Passés les premiers effrois, en femme paradoxalement libérée, elle décide de faire du marin disparu un moyen de lutter contre la monotonie des jours. Elle y parvient, et le domestique jusqu’à devenir sa libre plume. Elle va en effet rédiger, sous sa dictée, mais en y incorporant sa propre fantaisie et son esprit, les mémoires de ce vieux de loup de mer disparu (son possible suicide est évoqué).

Il s’agit ici d’écrire pour redonner vie, pour interdire le total effacement du passé enfui, mouvement inéluctable que, dans sa maison isolée, sous sa seule forme ectoplasmique, le marin ne pouvait même pas freiner.

Mankiewicz semble ainsi faire sien le propos final de « L’homme qui aimait les Femmes » (François Truffaut - 1977) : « Il restera tout de même quelque chose, une trace, un témoignage, un objet rectangulaire, 320 pages brochées, on appelle ça un livre ».

Evidemment, cet exercice d’écriture à quatre mains va amener les protagonistes à un sentiment partagé que même la mort ne pourra détruire, cette dernière étant déjà de la partie.

Avec une infinie délicatesse et beaucoup de drôlerie, ce film, au charme par essence suranné, décrit les tribulations d’une femme bien plus moderne qu’elle ne le laisse d’abord paraître et qui se refuse à la tristesse, même quand cette dernière la frappe cruellement. Veuve, puis victime d’un séducteur sans vergogne (impeccable George Sanders), passées les larmes, telle la serva amorosa de Goldoni ("Parlons de choses gaies !"), elle se refuse toujours à la tristesse dans un monde pourtant bien cruel.

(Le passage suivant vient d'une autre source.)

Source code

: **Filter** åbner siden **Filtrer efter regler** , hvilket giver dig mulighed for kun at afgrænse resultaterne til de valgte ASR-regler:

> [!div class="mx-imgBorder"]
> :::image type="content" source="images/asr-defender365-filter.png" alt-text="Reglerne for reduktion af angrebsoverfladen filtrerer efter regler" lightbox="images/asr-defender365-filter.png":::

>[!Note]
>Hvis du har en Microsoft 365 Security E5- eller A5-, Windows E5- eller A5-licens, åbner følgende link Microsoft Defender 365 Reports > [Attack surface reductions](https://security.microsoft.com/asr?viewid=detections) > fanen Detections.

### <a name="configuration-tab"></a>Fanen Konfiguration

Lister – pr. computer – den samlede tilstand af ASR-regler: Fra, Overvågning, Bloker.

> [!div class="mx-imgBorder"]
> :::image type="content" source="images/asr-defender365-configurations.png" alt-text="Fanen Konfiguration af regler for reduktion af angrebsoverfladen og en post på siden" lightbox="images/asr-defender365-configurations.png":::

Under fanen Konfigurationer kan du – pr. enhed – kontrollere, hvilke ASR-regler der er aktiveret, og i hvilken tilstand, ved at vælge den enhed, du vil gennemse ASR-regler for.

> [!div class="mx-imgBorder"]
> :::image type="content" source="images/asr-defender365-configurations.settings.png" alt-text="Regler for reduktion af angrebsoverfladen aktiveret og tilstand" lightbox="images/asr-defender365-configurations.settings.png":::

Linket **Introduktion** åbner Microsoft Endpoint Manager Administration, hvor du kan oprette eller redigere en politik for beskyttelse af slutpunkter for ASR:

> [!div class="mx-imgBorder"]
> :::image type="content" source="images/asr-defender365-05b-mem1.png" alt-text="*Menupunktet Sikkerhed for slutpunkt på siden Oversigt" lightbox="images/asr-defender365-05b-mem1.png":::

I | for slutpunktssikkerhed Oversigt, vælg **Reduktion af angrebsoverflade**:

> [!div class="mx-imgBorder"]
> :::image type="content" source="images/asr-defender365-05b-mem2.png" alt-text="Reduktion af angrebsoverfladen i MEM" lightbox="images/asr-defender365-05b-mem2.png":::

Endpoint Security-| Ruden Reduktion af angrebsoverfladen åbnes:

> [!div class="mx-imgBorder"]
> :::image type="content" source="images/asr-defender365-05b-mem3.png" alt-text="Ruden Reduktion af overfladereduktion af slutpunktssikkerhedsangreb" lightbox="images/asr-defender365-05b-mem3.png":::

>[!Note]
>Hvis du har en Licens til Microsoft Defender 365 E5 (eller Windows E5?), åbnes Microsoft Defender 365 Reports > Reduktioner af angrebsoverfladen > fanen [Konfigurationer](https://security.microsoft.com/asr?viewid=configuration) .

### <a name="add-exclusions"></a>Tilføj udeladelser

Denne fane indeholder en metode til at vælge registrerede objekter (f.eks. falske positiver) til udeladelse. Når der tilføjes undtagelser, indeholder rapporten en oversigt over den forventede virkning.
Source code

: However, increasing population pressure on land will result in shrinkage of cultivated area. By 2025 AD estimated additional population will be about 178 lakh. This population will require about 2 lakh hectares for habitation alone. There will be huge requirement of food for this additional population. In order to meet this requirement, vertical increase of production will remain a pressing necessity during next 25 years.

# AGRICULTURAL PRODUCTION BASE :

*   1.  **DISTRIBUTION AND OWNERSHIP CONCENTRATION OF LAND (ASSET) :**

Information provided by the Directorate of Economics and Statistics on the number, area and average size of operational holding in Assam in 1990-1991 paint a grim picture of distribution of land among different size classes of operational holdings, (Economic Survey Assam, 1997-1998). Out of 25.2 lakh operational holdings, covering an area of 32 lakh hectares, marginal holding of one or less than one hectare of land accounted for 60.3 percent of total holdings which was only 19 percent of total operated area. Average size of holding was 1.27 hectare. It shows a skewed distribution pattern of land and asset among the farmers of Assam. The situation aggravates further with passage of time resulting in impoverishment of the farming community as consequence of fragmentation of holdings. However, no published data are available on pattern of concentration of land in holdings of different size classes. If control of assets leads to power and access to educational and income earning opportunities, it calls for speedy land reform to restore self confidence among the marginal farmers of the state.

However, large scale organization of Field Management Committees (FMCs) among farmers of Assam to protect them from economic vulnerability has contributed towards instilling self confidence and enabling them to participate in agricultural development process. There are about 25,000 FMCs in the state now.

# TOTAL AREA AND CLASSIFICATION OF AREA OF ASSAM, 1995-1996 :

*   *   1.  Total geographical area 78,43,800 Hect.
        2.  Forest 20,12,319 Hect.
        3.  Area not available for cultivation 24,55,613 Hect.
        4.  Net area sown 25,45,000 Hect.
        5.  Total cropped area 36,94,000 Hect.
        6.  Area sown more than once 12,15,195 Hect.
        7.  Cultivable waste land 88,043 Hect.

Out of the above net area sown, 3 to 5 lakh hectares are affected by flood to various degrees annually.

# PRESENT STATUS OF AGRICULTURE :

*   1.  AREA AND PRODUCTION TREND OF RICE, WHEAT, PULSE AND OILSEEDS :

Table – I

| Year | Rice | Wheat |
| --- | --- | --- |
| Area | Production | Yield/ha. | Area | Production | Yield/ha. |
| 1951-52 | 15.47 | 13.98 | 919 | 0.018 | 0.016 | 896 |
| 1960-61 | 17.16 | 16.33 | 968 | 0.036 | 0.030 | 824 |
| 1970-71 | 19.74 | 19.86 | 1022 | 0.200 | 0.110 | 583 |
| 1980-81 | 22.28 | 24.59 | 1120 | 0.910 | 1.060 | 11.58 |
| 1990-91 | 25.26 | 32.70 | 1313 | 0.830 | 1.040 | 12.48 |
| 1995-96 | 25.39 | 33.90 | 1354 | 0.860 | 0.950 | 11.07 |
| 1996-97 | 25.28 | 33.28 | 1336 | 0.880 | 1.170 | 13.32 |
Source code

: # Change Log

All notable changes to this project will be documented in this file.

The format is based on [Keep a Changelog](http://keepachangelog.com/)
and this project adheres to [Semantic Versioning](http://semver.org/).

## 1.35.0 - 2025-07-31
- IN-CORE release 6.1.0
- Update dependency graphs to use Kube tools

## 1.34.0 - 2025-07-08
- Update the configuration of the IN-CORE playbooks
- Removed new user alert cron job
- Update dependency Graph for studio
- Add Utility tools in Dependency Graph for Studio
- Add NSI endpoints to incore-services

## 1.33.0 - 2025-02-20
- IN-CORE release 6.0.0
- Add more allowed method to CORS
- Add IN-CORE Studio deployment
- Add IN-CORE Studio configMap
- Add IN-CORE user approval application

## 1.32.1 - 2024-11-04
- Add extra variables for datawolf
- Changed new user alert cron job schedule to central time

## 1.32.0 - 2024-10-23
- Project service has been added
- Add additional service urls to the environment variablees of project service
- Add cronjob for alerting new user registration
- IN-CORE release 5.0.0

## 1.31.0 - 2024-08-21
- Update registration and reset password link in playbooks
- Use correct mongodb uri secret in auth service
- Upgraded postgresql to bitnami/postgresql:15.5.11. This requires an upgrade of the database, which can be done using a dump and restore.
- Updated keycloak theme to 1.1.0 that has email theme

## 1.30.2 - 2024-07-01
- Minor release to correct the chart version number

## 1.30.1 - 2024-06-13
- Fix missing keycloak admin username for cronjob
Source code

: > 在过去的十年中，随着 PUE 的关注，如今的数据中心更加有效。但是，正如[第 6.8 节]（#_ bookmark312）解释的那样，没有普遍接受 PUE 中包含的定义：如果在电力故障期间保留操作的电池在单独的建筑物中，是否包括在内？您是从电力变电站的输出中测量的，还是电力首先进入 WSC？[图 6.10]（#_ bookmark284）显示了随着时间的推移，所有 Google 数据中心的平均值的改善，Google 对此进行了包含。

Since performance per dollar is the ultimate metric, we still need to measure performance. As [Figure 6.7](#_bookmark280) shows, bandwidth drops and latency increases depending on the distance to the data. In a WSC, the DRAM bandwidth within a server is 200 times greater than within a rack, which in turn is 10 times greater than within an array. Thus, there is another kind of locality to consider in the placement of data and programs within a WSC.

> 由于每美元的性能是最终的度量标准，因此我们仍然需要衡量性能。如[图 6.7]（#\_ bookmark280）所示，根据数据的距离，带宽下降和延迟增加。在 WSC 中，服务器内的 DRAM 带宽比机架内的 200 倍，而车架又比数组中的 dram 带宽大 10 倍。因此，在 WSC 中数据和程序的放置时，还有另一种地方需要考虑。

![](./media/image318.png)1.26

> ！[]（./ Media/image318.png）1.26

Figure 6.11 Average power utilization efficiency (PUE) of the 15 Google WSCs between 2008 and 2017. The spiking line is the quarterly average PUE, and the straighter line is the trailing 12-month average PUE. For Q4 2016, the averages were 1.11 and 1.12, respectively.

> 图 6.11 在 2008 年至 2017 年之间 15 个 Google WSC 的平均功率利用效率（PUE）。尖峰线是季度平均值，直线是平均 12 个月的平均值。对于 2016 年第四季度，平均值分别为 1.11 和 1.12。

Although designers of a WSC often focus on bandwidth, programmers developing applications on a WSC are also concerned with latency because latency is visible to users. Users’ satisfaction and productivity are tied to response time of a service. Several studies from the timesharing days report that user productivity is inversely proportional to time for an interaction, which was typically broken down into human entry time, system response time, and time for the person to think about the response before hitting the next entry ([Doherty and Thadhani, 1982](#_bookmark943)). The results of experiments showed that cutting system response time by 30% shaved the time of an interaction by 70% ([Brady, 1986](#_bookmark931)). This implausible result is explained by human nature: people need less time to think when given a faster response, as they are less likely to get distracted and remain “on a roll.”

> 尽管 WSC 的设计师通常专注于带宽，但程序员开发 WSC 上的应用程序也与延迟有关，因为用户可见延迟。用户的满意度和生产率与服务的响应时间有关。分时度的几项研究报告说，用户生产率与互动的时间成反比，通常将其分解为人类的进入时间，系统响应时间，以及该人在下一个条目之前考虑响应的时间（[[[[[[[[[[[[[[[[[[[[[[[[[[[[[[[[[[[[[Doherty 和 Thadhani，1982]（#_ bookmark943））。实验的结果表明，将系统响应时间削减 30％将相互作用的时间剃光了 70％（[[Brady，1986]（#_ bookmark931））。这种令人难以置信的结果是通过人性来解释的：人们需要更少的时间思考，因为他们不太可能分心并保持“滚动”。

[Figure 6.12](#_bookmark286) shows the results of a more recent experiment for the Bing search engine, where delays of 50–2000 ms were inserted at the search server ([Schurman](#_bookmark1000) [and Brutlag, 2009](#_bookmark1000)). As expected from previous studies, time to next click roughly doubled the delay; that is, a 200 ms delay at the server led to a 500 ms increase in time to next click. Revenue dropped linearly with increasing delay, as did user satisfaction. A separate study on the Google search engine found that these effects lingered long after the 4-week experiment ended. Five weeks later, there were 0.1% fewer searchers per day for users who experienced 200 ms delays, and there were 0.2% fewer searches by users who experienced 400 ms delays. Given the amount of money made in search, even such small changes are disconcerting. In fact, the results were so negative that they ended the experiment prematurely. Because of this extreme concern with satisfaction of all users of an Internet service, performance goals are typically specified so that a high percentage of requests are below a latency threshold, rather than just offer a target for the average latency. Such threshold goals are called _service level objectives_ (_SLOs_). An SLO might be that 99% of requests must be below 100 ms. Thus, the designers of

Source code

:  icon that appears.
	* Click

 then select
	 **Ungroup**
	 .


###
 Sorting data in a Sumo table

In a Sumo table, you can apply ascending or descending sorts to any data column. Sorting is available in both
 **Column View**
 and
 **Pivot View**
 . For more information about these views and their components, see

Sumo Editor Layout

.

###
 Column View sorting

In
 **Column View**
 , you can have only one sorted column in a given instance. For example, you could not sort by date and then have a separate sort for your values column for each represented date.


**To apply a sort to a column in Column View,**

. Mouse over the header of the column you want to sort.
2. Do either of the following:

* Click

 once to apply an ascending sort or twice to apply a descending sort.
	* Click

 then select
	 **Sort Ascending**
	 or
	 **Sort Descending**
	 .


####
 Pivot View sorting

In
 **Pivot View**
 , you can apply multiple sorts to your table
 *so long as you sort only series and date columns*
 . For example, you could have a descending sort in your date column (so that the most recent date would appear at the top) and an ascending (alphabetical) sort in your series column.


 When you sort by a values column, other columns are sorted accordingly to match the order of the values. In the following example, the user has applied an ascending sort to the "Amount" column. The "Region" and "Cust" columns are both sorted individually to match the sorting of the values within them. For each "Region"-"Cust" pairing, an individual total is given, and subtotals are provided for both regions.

Mankiewicz fait corps avec ce refus du malheur donnant à son film une légèreté qui n’est qu’apparente, s’attachant indéfectiblement à celle qui veut croire aux fantômes et à l’amour.

Sans en révéler l’issue, le film s’achève de la manière la plus mélancolique qui soit, nous laissant presque avec la conviction étrange que tant qu’il y a de la mort, il y a de l’espoir.